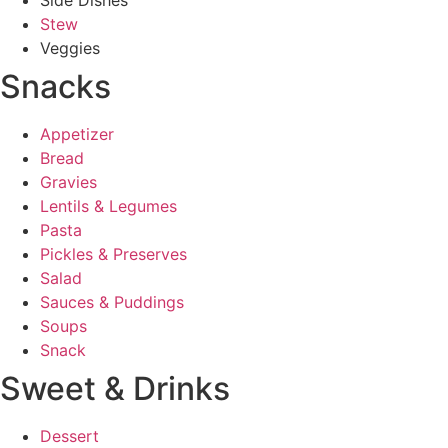
Stew
Veggies
Snacks
Appetizer
Bread
Gravies
Lentils & Legumes
Pasta
Pickles & Preserves
Salad
Sauces & Puddings
Soups
Snack
Sweet & Drinks
Dessert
====================
Copy the text of every item above word for word, and leave the pictures out of your answer.

_WRITTEN RESPONSE_
Stew
Veggies
Snacks
Appetizer
Bread
Gravies
Lentils & Legumes
Pasta
Pickles & Preserves
Salad
Sauces & Puddings
Soups
Snack
Sweet & Drinks
Dessert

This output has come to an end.